Aktionstag gegen Anti-Extremismusklausel: 10.000 Faxe für Kristina Schröder

Initiativen gegen Rechts müssen seit 2011 eine Erklärung gegen Extremismus unterzeichnen. Sonst gibt's keine Fördergelder mehr. Dagegen soll Dienstag protestiert werden.

Würde bei jeder Anti-Extremismus-Prüfung durchfallen: Teilnehmer einer Neonazi-Demo. Bild: dpa

Geldzahlungen nur nach Gesinnungsprüfung: Um an Fördergelder zu kommen, müssen Initiativen für Demokratie und gegen Rechtsextremismus seit Beginn 2011 eine Antiextremismuserklärung unterzeichnen und versichern, dass ihre Partner sich den "Zielen des Grundgesetzes" verpflichten.

Eingeführt wurde diese Hürde von Kristina Schröders Bundesministerium für Familie, Senioren, Frauen und Jugend. "Diese Erklärung ist ein ideologische Projekt der Ministerin, das die wirkliche Gefahr für die Projekte gegen Rechts und der Opfer rechter Gewalt ausblendet", so eine Sprecherin der Aktion Sühnezeichen Friedensdienst.

Seit Monaten sorgt die Erklärung für Kritik. Mit einem Aktionstag gegen Bekenntniszwang möchten am Dienstag verschiedene Vereine, die von der Entscheidung betroffen sind, das Ministerium zum Umdenken bewegen. Am 1. Februar soll massenhaft mit Mails, Faxen und Briefen beim Bundesfamilienministerium und beim Bundeskanzleramt gegen die "Bespitzelungsklausel" protestiert werden. Auch auf Facebook wird es eine Seite geben, um die "ersatzlose Rücknahme" der Klausel in den Zuwendungsbescheiden zu fordern.

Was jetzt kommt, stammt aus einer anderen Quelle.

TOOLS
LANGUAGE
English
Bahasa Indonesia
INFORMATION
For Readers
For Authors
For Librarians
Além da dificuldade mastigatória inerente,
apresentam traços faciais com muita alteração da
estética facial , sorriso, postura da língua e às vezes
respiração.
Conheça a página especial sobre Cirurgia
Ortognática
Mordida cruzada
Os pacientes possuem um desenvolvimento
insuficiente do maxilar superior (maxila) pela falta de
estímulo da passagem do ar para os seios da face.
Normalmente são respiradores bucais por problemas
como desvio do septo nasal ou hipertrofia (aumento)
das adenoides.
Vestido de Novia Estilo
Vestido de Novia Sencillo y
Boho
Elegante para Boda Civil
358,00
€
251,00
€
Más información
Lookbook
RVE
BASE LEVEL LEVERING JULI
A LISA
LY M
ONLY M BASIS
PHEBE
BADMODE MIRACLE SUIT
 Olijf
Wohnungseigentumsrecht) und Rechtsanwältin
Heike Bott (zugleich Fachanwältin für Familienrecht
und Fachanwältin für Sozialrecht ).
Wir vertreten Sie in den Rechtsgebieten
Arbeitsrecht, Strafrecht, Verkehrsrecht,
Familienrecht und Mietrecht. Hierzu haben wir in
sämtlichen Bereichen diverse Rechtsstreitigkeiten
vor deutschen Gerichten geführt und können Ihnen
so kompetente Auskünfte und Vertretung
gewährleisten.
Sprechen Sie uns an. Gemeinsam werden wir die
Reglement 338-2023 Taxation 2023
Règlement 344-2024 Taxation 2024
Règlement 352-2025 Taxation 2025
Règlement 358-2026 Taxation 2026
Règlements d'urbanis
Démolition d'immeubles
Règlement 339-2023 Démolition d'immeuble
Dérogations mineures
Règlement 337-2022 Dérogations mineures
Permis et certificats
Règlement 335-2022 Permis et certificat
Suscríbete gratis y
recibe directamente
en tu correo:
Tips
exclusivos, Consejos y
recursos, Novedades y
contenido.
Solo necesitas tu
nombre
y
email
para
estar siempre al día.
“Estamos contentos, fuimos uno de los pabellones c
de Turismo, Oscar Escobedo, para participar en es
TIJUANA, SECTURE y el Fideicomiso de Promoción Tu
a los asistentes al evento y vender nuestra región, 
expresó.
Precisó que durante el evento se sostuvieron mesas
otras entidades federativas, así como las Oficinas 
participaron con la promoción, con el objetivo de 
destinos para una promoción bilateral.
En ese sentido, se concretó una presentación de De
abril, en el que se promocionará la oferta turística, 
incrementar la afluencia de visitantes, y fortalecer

"Gerade die sensible Arbeit gegen Rechstextremismus ist auf gut funktionierende Netzwerke angewiesen. Misstrauen und Denunziation fördere keine Vertrauensbasis", sagt Horst Hopmann, Geschäftsführer von "Arbeit und Leben" in Hamburg. Die geförderten Träger des Programms "Toleranz fördern – Kompetenz stärken" und "Initiative Demokratie stärken", würden genötigt "sämtliche Kooperationspartner auf ihre Gesinnung zu überprüfen" und gegebenenfalls die Zusammenarbeit aufzukündigen.

Die Initiatoren des Aktionstages betonen, problematisch sei nicht so sehr, sich zum Grundgesetz zu bekennen, sondern die Aufforderung, "Verfassungstreue von Partnerorganisationen" durch Anfragen beim Verfassungsschutz sicherzustellen. Der Verwaltungsrechtler Professor Ulrich Battis hat in einem Gutachten denn auch herausgearbeitet, das Teile der Erklärung des Ministeriums "verfassungsrechtlich bedenklich" sein.

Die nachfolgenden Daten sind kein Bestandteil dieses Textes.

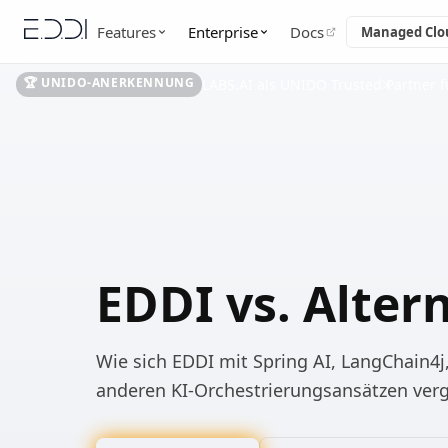
Features
Enterprise
Docs
Managed Clo
🏆 UNIDO-ANERKENNUNG
LABS.AI als UNIDO Trusted Partner f
EDDI vs. Alter
Wie sich EDDI mit Spring AI, LangChain4j
anderen KI-Orchestrierungsansätzen verg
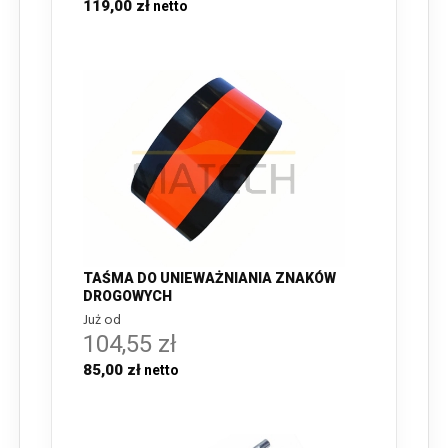
119,00 zł
TAŚMA DO UNIEWAŻNIANIA ZNAKÓW
DROGOWYCH
Już od
104,55 zł
85,00 zł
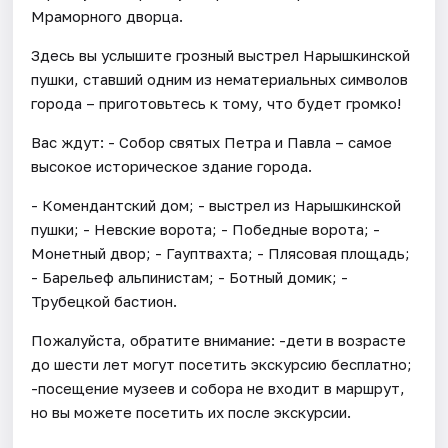
Мраморного дворца.
Здесь вы услышите грозный выстрел Нарышкинской
пушки, ставший одним из нематериальных символов
города – приготовьтесь к тому, что будет громко!
Вас ждут: - Собор святых Петра и Павла – самое
высокое историческое здание города.
- Комендантский дом; - выстрел из Нарышкинской
пушки; - Невские ворота; - Победные ворота; -
Монетный двор; - Гауптвахта; - Плясовая площадь;
- Барельеф альпинистам; - Ботный домик; -
Трубецкой бастион.
Пожалуйста, обратите внимание: -дети в возрасте
до шести лет могут посетить экскурсию бесплатно;
-посещение музеев и собора не входит в маршрут,
но вы можете посетить их после экскурсии.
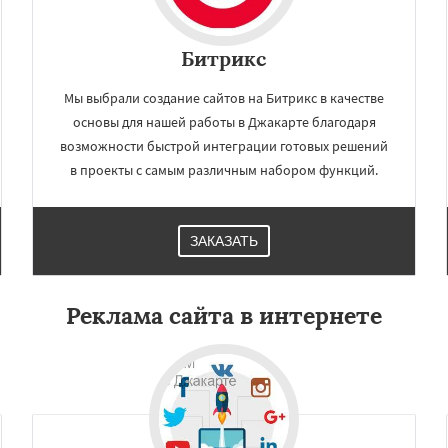
Битрикс
Мы выбрали создание сайтов на Битрикс в качестве
основы для нашей работы в Джакарте благодаря
возможности быстрой интеграции готовых решений
в проекты с самым различным набором функций.
ЗАКАЗАТЬ
Реклама сайта в интернете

In den "Hinweisen" zu den Programmen betont das Ministerium aber, dass die materiellen und immateriellen Leistungen von dieser Überprüfung abhängen. Das Ministerium legt auch dar, dass die Zusammenarbeit mit "extremistischen Zusammenschlüssen in der Partei 'Die Linke', wie die Kommunistische Plattform (...) oder die 'Sozialistische Linke" unterbleiben müsste. Und es betont: über mögliche extremistische Ausrichtungen weiterer Partner sei sich über die Verfassungsschutzbehörden kundig zu machen. Die Initiatoren des Aktionstages weisen indes darauf hin, dass gerade in Nordrhein-Westfalen und Bayern antifaschistische Zeitungen und Archive vor Gericht erfolgreich gegen die Bewertung des Verfassungsschutzes als "linksextrem" klagten.

Als die rot-grüne Bundesregierung 2000 die ersten Förderprogramme einsetzte, ging es um die Förderung von lokalen und antifaschistsichen Initiativen, kirchlichen Trägern und Betroffenen rechter Gewalt, sagt die Sprecherin von Aktion Sühnezeichen. Nun werde diesen Initiativen "besonderes staatliches Misstrauen entgegen gebracht".

Die Zivilgesellschaft solle in dieser Auseinandersetzung zurückgedrängt werden, betont die Sprecherin, damit die Deutungsmacht von Polizei, Verfassungsschutz und Justiz größer werden. Hier läge das Interesse der Ministerin. "Doch leider sind immer noch Teile dieser Institution ein Teil des Problems – weil ihre Haltung gegen Neonazis häufig bestenfalls von Ignoranz und schlimmstenfalls von einem paternalistischen Verhältnis geprägt ist", sagt sie.